Figure 3: Components of a DL stack, simplified for illustrative purposes.

There are many deep learning frameworks, each with its own strengths and user bases. A setup that is common to many DL practitioners is shown in the illustration below.

A common implementation

Figure 4: A commonly-implemented stack uses TensorFlow* as the frontend. The input is either optimized via Grappler, or executed directly via TensorFlow. In either case, when targeting an Nvidia* GPU, cuDNN is called to select an optimal kernel for the operation; cuDNN then relies on CUDA* or direct access to run code on the target; in this toy example, the target is a V100.

A natural result of this approach is that the framework-level integration of kernel libraries does not scale. Rather, each individual framework must be manually integrated with each hardware-specific kernel library. Each integration is unique to the framework and its set of deep learning operators, its view on memory layout, its feature set, etc. Each of these connections, then, represents significant work for what will ultimately be a brittle setup that is enormously expensive to maintain.

Scalability matters

Figure 5: The number of kernels necessary to achieve optimal performance is bounded by the product of the number of chip designs one wishes to support, the number of data types supported, the number of operations, and the cardinality of each parameter for each operation.

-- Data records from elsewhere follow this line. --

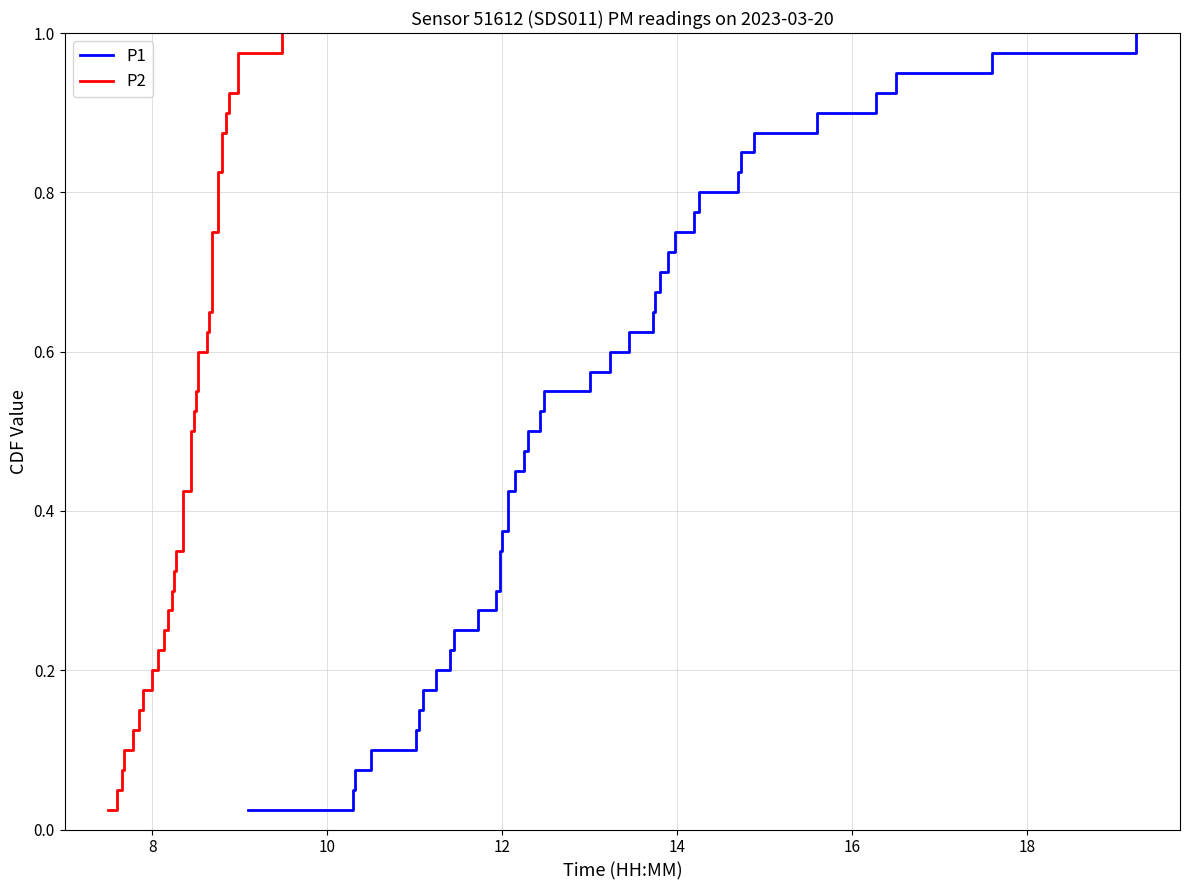

Is the value of P1 at 30 greater than the value of P2 at 6?

Yes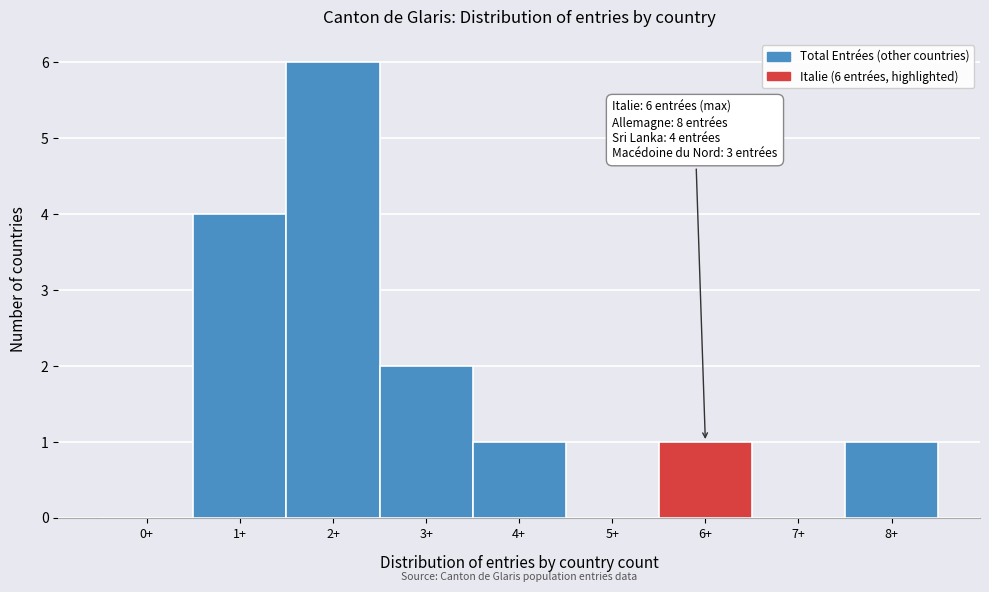

Reading left to right, transcribe all the data shown in this chart.

0+=0	1+=4	2+=6	3+=2	4+=1	5+=0	6+=1	7+=0	8+=1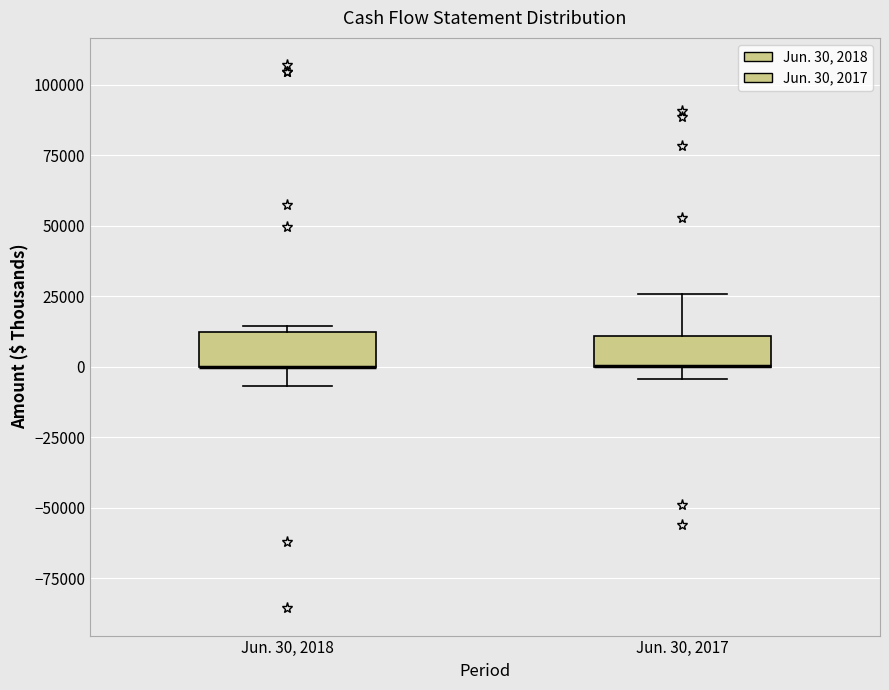

Reading left to right, read every box against the y-axis: the position of its median line, the range the box covers, and the ends of its whiskers. The values are not printed on the chart, so give them approximately, as read against the axis.

Jun. 30, 2018: median 0 (drawn on the box's lower edge), box 0 to 10000, whiskers -5000 to 15000
Jun. 30, 2017: median 0 (drawn on the box's lower edge), box 0 to 10000, whiskers -5000 to 25000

In the past, this upper bound was quite limited; however, since the industry is shifting toward a more diverse future in terms of deep learning hardware, the number of distinct kernels is exploding and will continue to explode.

Get the best of both worlds

Integrating a framework on nGraph can be an attractive option for hardware companies trying to design their own deep learning hardware or network architecture. Framework integration is non-trivial amount of work, and nGraph automatically does much of the heavy lifting. Furthermore, PlaidML can provide a wide range of hardware coverage and optimization automatically. Any hardware that supports LLVM, OpenCL, OpenGL, CUDA or Metal can be supported automatically with PlaidML and nGraph.

Overview of various graph and tensor compilers.

Figure 6: Overview of various graph and tensor compilers.

A closer look at tensor compilers.

Figure 7: A closer look at tensor compilers.